偽書職人
レインとグランは、次の街へ向かっていた。
丘を越えた先に、
大きな都市が見え始める。
「でかいな。」
グランが呟いた。
「ラストライトに近いからですか。」
「違う。」
グランは即答した。
「ここは“書かれる街”だ。」
「書かれる?」
レインは首を傾げた。
グランは頷く。
「記録が集まる場所だ。」
「ラストライトの記録も?」
「全部だ。」
街に入ると、空気が変わった。
静かだった。
だが妙に重い。
本の匂いがする。
紙の匂い。
インクの匂い。
「変な街ですね。」
「昔からだ。」
グランは歩き続ける。
やがて一軒の建物の前で止まった。
看板には何も書かれていない。
ただ古びた扉だけがある。
「ここか。」
グランが言った。
扉を開ける。
中は本で埋まっていた。
壁も床も本だった。
その中央に、男が座っていた。
年齢は分からない。
目が異様に静かだった。
「来たか。

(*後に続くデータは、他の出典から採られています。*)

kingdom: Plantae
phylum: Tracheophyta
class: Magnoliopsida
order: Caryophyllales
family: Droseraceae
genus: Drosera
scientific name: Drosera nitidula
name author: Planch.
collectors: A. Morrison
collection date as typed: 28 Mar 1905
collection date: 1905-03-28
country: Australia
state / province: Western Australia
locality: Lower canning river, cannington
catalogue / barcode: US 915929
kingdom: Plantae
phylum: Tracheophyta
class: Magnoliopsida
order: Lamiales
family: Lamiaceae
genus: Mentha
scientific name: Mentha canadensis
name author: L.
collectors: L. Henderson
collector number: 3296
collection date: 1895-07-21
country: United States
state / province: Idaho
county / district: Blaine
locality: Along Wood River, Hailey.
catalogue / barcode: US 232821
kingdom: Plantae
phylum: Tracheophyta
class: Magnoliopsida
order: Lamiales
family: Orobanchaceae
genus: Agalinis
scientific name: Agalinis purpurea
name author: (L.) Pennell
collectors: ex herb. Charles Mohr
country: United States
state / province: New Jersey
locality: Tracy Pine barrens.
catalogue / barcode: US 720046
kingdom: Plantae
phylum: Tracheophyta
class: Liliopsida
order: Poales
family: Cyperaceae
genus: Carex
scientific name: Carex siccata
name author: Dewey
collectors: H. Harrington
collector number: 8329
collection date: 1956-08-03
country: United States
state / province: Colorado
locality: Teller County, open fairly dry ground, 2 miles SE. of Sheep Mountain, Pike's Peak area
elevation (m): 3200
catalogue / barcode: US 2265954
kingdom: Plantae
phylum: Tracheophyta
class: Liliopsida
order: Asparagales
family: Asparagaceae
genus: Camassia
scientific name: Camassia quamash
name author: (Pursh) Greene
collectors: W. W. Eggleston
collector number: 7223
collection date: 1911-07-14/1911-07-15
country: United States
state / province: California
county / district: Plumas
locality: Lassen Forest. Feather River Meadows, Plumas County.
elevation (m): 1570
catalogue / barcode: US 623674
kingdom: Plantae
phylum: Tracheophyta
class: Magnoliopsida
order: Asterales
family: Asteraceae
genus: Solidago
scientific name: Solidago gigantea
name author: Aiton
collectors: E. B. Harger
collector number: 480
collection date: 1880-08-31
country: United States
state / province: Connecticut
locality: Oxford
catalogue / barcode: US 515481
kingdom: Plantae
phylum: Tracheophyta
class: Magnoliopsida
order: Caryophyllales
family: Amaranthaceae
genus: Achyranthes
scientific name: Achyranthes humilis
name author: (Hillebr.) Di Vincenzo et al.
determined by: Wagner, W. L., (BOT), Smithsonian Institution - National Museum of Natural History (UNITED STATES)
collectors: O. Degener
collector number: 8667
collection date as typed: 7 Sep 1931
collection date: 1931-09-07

」
男は顔も上げずに言った。
「久しぶりだな。」
グランが答える。
男は小さく笑った。
「また来たのか。」
「来るさ。」
グランは肩をすくめる。
レインは周囲を見渡した。
すべての本にタイトルがある。
だが中身は見えない。
いや、
“途中で止まっている”ように見えた。
「ここは何です。」
レインが聞いた。
男が初めて顔を上げる。
「記録だ。」
「何の。」
「世界の。」
淡々とした声だった。
レインは理解できなかった。
「全部書いているんですか。」
「違う。」
男は首を振る。
「書いているのは“起きたこと”ではない。」
「じゃあ何を。」
男は少しだけ笑った。
「起きたことに“意味”を足している。」
レインは眉をひそめた。
「意味?」
「例えばだ。」
男は机から一冊の本を取る。
開く。
そこにはこう書かれていた。
『ラストライトを踏破した英雄は、世界を救った』
レインは息を止めた。
「それは事実ですか。」
男は静かに言う。
「事実ではない。」
「では嘘ですか。」
「違う。」
男は本を閉じる。
「人は“そうであってほしい形”で世界を覚える。」
レインは黙った。
グランが口を開く。
「お前は昔からそうだ。」
「そうだ。」
男は頷く。
「俺は“世界を完成させる”仕事をしている。」
「完成?」
レインが聞く。
男は本を撫でる。
「誰も最後まで見ない世界を。」
沈黙が落ちる。
レインは本棚を見た。
無数の未完成の世界。
「それは本物なんですか。」
レインは聞いた。
男は少しだけ間を置いて言った。
「本物かどうかは重要じゃない。」
「重要なのは。」
「読んだ奴が“そうだと思うか”だ。」
レインは言葉を失った。
そのときグランが笑った。
「お前も変わらんな。」
「お前もな。」
二人は短く笑う。
レインはその会話を理解できなかった。
だが一つだけ分かった。
この男もまた、
何かを“終わらせない”人間だ。
外に出ると空は暗くなっていた。
街の灯りが揺れる。
「変な街でしたね。」
レインが言う。
グランは頷く。
「だが必要だ。」
「何が。」
グランは少しだけ空を見た。
「誰かが物語を作らないと、
ラストライトもただの穴になる。」
レインは空を見上げた。
ラストライト。
まだ見ぬ終点。
その意味はまだ分からない。
ただ一つだけ。
この旅が、
ただの冒険ではない気がしていた。